Proteose peptone, BHI powder and HM Peptone B serves as a source of nitrogen and vitamins. Dextrose (Glucose) serves as a source of carbohydrate and bromothymol blue is the pH indicator. Sodium azide helps in inhibition of contaminating flora.

Type of specimen

Food samples

Specimen Collection and Handling

For food samples, follow appropriate techniques for sample collection and processing as per guidelines (2,6). After use, contaminated materials must be sterilized by autoclaving before discarding.

Warning and Precautions

Read the label before opening the container. Wear protective gloves/protective clothing/eye protection/ face protection. Follow good microbiological lab practices while handling specimens and culture. Standard precautions as per established guidelines should be followed while handling specimens. Safety guidelines may be referred in individual safety data sheets.

Limitations

1. Due to variable nutritional requirements, some strains show poor growth on this medium.

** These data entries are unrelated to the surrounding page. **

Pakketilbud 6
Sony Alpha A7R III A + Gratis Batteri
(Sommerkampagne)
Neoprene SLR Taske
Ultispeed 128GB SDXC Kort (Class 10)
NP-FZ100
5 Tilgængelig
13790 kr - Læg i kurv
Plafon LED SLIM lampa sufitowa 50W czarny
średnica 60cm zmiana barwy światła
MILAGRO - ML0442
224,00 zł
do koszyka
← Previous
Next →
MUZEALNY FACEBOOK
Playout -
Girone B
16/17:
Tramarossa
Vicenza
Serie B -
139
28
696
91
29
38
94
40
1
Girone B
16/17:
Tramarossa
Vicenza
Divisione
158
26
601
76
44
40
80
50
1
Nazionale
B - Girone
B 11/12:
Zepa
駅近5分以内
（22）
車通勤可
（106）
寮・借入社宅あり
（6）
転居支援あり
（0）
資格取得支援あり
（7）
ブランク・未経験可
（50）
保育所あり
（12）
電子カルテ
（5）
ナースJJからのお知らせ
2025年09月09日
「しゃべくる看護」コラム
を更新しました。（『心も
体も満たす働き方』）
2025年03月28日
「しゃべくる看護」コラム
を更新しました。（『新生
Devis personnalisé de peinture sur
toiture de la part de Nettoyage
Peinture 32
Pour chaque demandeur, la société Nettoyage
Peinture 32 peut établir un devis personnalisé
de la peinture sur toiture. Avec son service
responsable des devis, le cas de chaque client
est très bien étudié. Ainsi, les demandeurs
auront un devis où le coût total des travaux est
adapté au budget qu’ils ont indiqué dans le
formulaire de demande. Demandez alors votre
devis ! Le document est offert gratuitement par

Performance and Evaluation

Performance of the medium is expected when used as per the direction on the label within the expiry period when stored at recommended temperature.

Quality Control

Appearance Cream to yellow homogeneous free flowing powder

Gelling Firm, comparable with 1.5% Agar gel

Colour and Clarity of prepared medium Light yellow to pale green coloured clear to slightly opalescent gel forms in Petri plates

Reaction Reaction of 5.45% w/v aqueous solution at 25°C. pH : 7.20±0.1

pH 7.10 - 7.30

Cultural Response Cultural characteristics observed with added TTC Solution 1% (FD057) after an incubation at 35-37°C for 18-24 hours.

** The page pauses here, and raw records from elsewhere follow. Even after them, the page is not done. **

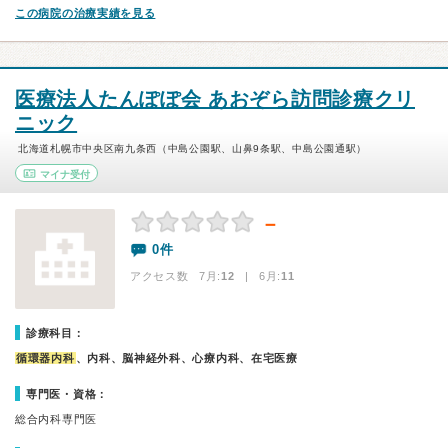
この病院の治療実績を見る
医療法人たんぽぽ会 あおぞら訪問診療クリ
ニック
北海道札幌市中央区南九条西（中島公園駅、山鼻9条駅、中島公園通駅）
マイナ受付
－
0件
アクセス数 7月:
12
| 6月:
11
診療科目：
循環器内科
、内科、脳神経外科、心療内科、在宅医療
専門医・資格：
総合内科専門医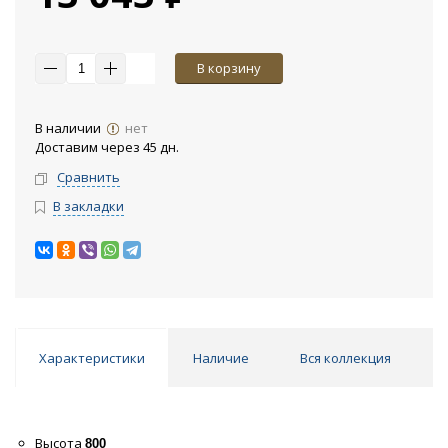
В корзину
В наличии
нет
Доставим через 45 дн.
Сравнить
В закладки
Характеристики
Наличие
Вся коллекция
Высота
800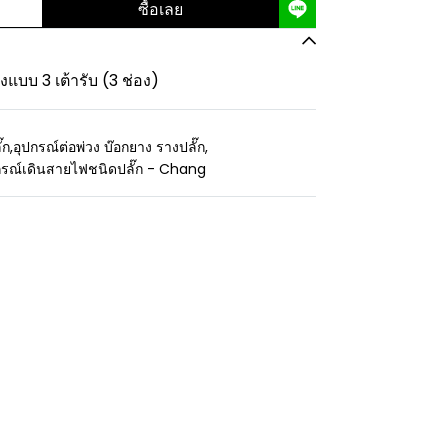
ซื้อเลย
วงแบบ 3 เต้ารับ (3 ช่อง)
๊ก
,
อุปกรณ์ต่อพ่วง บ๊อกยาง รางปลั๊ก
,
กรณ์เดินสายไฟชนิดปลั๊ก - Chang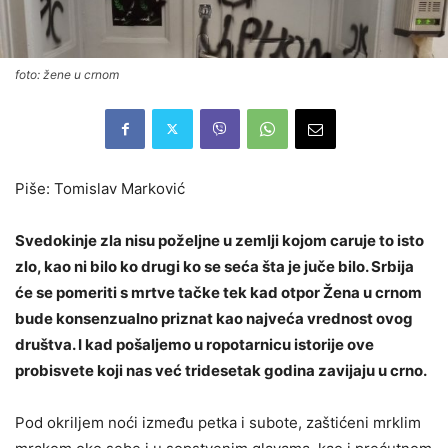
foto: žene u crnom
Piše: Tomislav Marković
Svedokinje zla nisu poželjne u zemlji kojom caruje to isto
zlo, kao ni bilo ko drugi ko se seća šta je juče bilo. Srbija
će se pomeriti s mrtve tačke tek kad otpor Žena u crnom
bude konsenzualno priznat kao najveća vrednost ovog
društva. I kad pošaljemo u ropotarnicu istorije ove
probisvete koji nas već tridesetak godina zavijaju u crno.
Pod okriljem noći između petka i subote, zaštićeni mrklim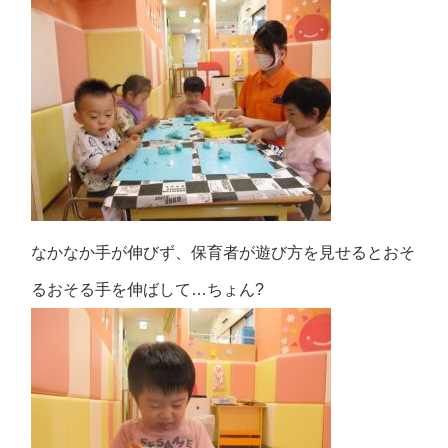
なかなか手が伸びず、保育者が遊び方を見せるとおそ
るおそる手を伸ばして…ちょん?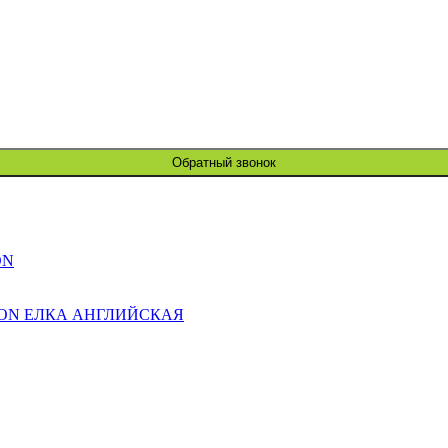
Обратный звонок
ON
ION ЕЛКА АНГЛИЙСКАЯ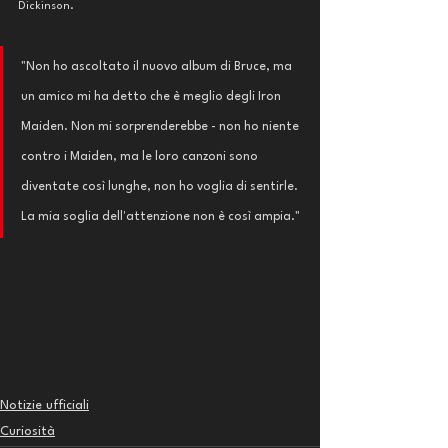
Dickinson.
"Non ho ascoltato il nuovo album di Bruce, ma 
un amico mi ha detto che è meglio degli Iron 
Maiden. Non mi sorprenderebbe - non ho niente 
contro i Maiden, ma le loro canzoni sono 
diventate così lunghe, non ho voglia di sentirle. 
La mia soglia dell'attenzione non è così ampia."
Notizie ufficiali
Curiosità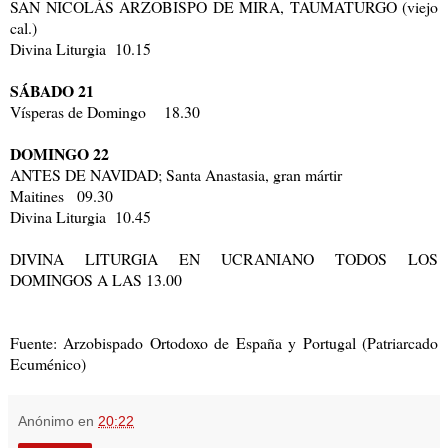
SAN NICOLÁS ARZOBISPO DE MIRA, TAUMATURGO (viejo
cal.)
Divina Liturgia 10.15
SÁBADO 21
Vísperas de Domingo 18.30
DOMINGO 22
ANTES DE NAVIDAD; Santa Anastasia, gran mártir
Maitines 09.30
Divina Liturgia 10.45
DIVINA LITURGIA EN UCRANIANO TODOS LOS
DOMINGOS A LAS 13.00
Fuente: Arzobispado Ortodoxo de España y Portugal (Patriarcado
Ecuménico)
Anónimo
en
20:22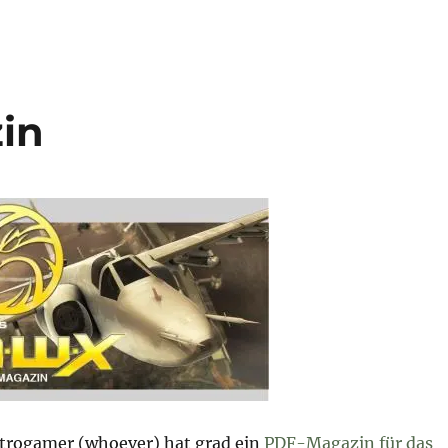
in
ktrogamer (whoever) hat grad ein
PDF-Magazin für das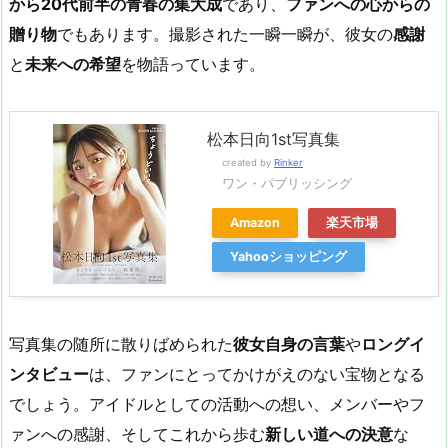
から20
代前半の青春の集大成
であり、
ファンへの心からの
贈り物
でもあります。撮影された一瞬一瞬が、彼女の
感謝
と
未来への希望
を物語っています。
松本日向1st写真集
created by
Rinker
ワン・パブリッシング
Amazon
楽天市場
Yahooショッピング
写真集の随所に散りばめられた
彼女自身の言葉
や
ロングイ
ンタビュー
は、ファンにとってかけがえのない宝物となる
でしょう。アイドルとしての活動への想い、メンバーやフ
ァンへの感謝、そしてこれから歩む
新しい道への決意
な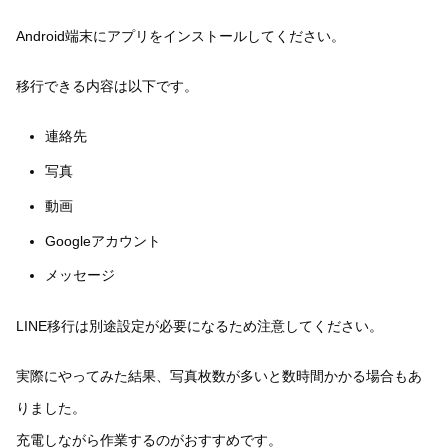
Android端末にアプリをインストールしてください。
移行できる内容は以下です。
連絡先
写真
動画
Googleアカウント
メッセージ
LINE移行は別途設定が必要になるため注意してください。
実際にやってみた結果、写真枚数が多いと数時間かかる場合もあ
りました。
充電しながら作業するのがおすすめです。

Key : (*) Corresponding WDCM numbers

Storage and Shelf Life

Store between 10-30°C in a tightly closed container and the prepared medium at 2-8°C. Use before expiry date on the label. On opening, product should be properly stored dry, after tightly capping the bottle inorder to prevent lump formation due to the hygroscopic nature of the product. Improper storage of the product may lead to lump formation. Store in dry ventilated area protected from extremes of temperature and sources of ignition Seal the container tightly after use. Product performance is best if used within stated expiry period.

Disposal

User must ensure safe disposal by autoclaving and/or incineration of used or unusable preparations of this product. Follow established laboratory procedures in disposing of infectious materials and material that comes into contact with sample must be decontaminated and disposed of in accordance with current laboratory techniques (4,5).

Reference

1. Barnes,E.M.(1956)Methods for the isolation of faecal streptococci(Lancefield group D)from bacon factories. J. Appl. Bacteriol.19,193-203.
2. Devriese, L.A., Pot, B., Van Damme, L., Kersters, K and Haesebrouk, F. (1995) Identification of Enterococcus species isolated from food of animal origin. Int. J. Food Microbiol. 26, 187-197.
3. Domig, K.J., Mayer, H.K. and Kneifel, W (2003a) Methods used for isolation, enumeration, characterization and identification of Enterococcus species.1. Media for isolation and enumeration. Int.J.Food Microbiol.88 147-164.
4. Isenberg, H.D. Clinical Microbiology Procedures Handbook 2nd Edition.
5. Jorgensen, J.H., Pfaller, M.A., Carroll, K.C., Funke, G., Landry, M.L., Richter, S.S and Warnock., D.W. (2015) Manual of Clinical Microbiology, 11th Edition. Vol. 1.
6. Knudtson, L.M. and Hartman, P.A. (1993) Enterococci in pork processing. J.Food Prot. 56, 6-9.